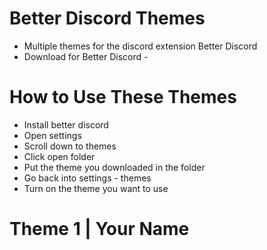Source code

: # Better Discord Themes

 - Multiple themes for the discord extension Better Discord
 - Download for Better Discord - 

# How to Use These Themes 

 - Install better discord
 - Open settings
 - Scroll down to themes
 - Click open folder
 - Put the theme you downloaded in the folder
 - Go back into settings - themes
 - Turn on the theme you want to use

# Theme 1 | Your Name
-------------------------
**TASK PROMPT:**
Count each line of the data where the word "folder" appears, then reply with the total only.

**EXERCISE ANSWER:**
2